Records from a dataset
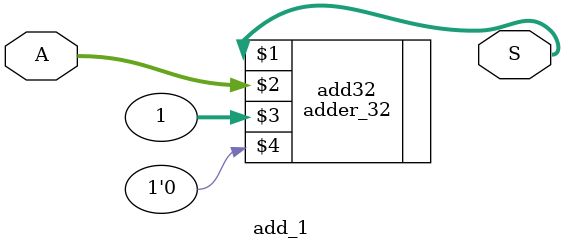
<source format=v>
module add_1 (S,A);
	input [31:0] A;
	output [31:0] S;
	adder_32 add32(S,A,32'b0000_0000_0000_0000_0000_0000_0000_0001,1'b0);
endmodule 
</source>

#### PROMPT
Pictures stay out; reproduce every line of the records exactly.

#### TASK RESPONSE
<source format=v>
module add_1 (S,A);
	input [31:0] A;
	output [31:0] S;
	adder_32 add32(S,A,32'b0000_0000_0000_0000_0000_0000_0000_0001,1'b0);
endmodule 
</source>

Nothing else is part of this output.